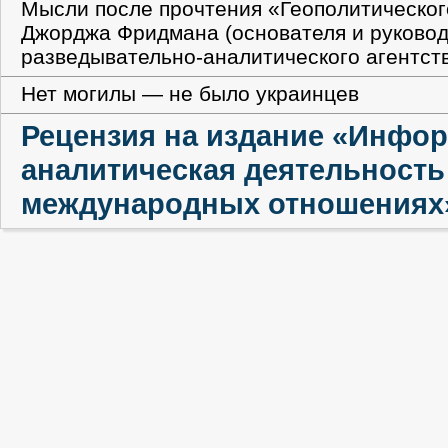
Мысли после прочтения «Геополитическог
Джорджа Фридмана (основателя и руковод
разведывательно-аналитического агентства 
Нет могилы — не было украинцев
Рецензия на издание «Инфо
аналитическая деятельность
международных отношениях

.....

> _Your instructions_: Revise the rows above so that "Рецензия" is replaced with "Обзор" and all other text stays unchanged. Give only the text, leaving out the pictures.

> _Your solution_:
Мысли после прочтения «Геополитическог
Джорджа Фридмана (основателя и руковод
разведывательно-аналитического агентства 
Нет могилы — не было украинцев
Обзор на издание «Инфо
аналитическая деятельность
международных отношениях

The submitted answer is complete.